RECORDED INFORMATION
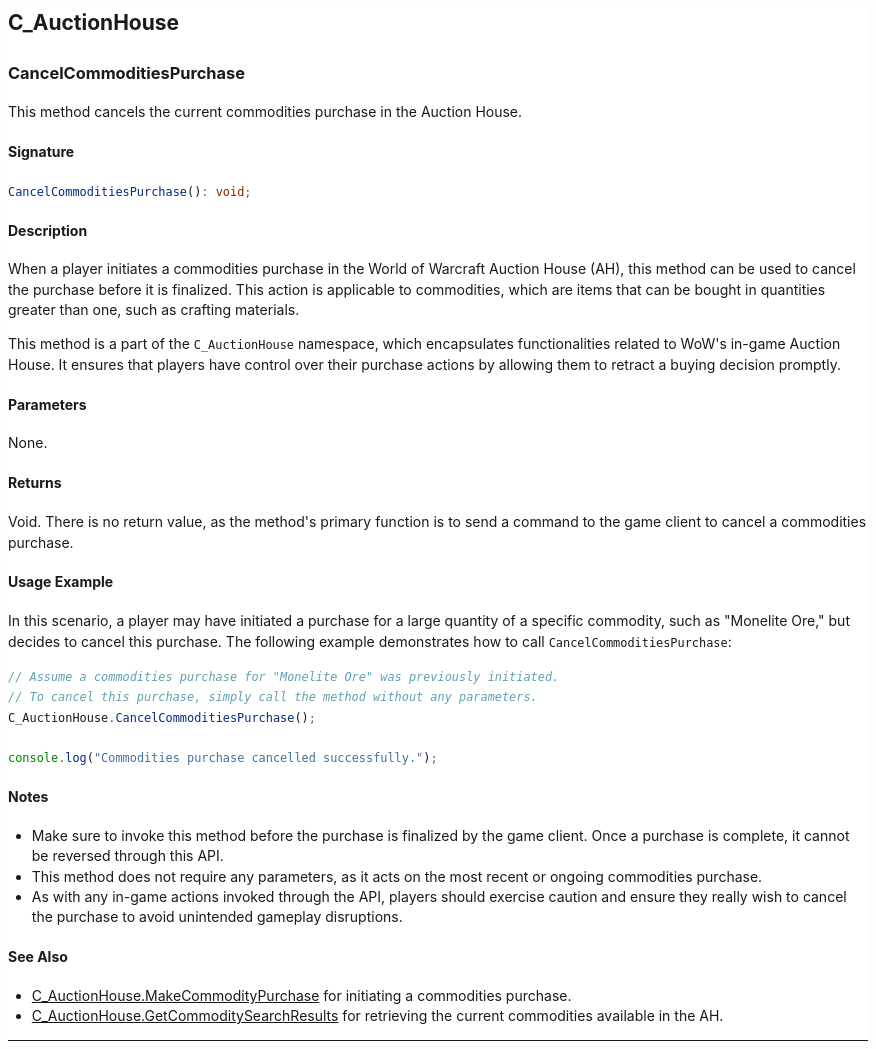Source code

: 
## C_AuctionHouse

### CancelCommoditiesPurchase

This method cancels the current commodities purchase in the Auction House. 

#### Signature
```typescript
CancelCommoditiesPurchase(): void;
```

#### Description
When a player initiates a commodities purchase in the World of Warcraft Auction House (AH), this method can be used to cancel the purchase before it is finalized. This action is applicable to commodities, which are items that can be bought in quantities greater than one, such as crafting materials.

This method is a part of the `C_AuctionHouse` namespace, which encapsulates functionalities related to WoW's in-game Auction House. It ensures that players have control over their purchase actions by allowing them to retract a buying decision promptly.

#### Parameters
None.

#### Returns
Void. There is no return value, as the method's primary function is to send a command to the game client to cancel a commodities purchase.

#### Usage Example
In this scenario, a player may have initiated a purchase for a large quantity of a specific commodity, such as "Monelite Ore," but decides to cancel this purchase. The following example demonstrates how to call `CancelCommoditiesPurchase`:

```typescript
// Assume a commodities purchase for "Monelite Ore" was previously initiated.
// To cancel this purchase, simply call the method without any parameters.
C_AuctionHouse.CancelCommoditiesPurchase();

console.log("Commodities purchase cancelled successfully.");
```

#### Notes
- Make sure to invoke this method before the purchase is finalized by the game client. Once a purchase is complete, it cannot be reversed through this API.
- This method does not require any parameters, as it acts on the most recent or ongoing commodities purchase.
- As with any in-game actions invoked through the API, players should exercise caution and ensure they really wish to cancel the purchase to avoid unintended gameplay disruptions.

#### See Also
- [C_AuctionHouse.MakeCommodityPurchase](https://wow.gamepedia.com/API_C_AuctionHouse.MakeCommodityPurchase) for initiating a commodities purchase.
- [C_AuctionHouse.GetCommoditySearchResults](https://wow.gamepedia.com/API_C_AuctionHouse.GetCommoditySearchResults) for retrieving the current commodities available in the AH.

---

EXERCISE INSTRUCTIONS
Present each line from the listing that holds the string "Monelite".

SOLVED PROBLEM
In this scenario, a player may have initiated a purchase for a large quantity of a specific commodity, such as "Monelite Ore," but decides to cancel this purchase. The following example demonstrates how to call `CancelCommoditiesPurchase`:
// Assume a commodities purchase for "Monelite Ore" was previously initiated.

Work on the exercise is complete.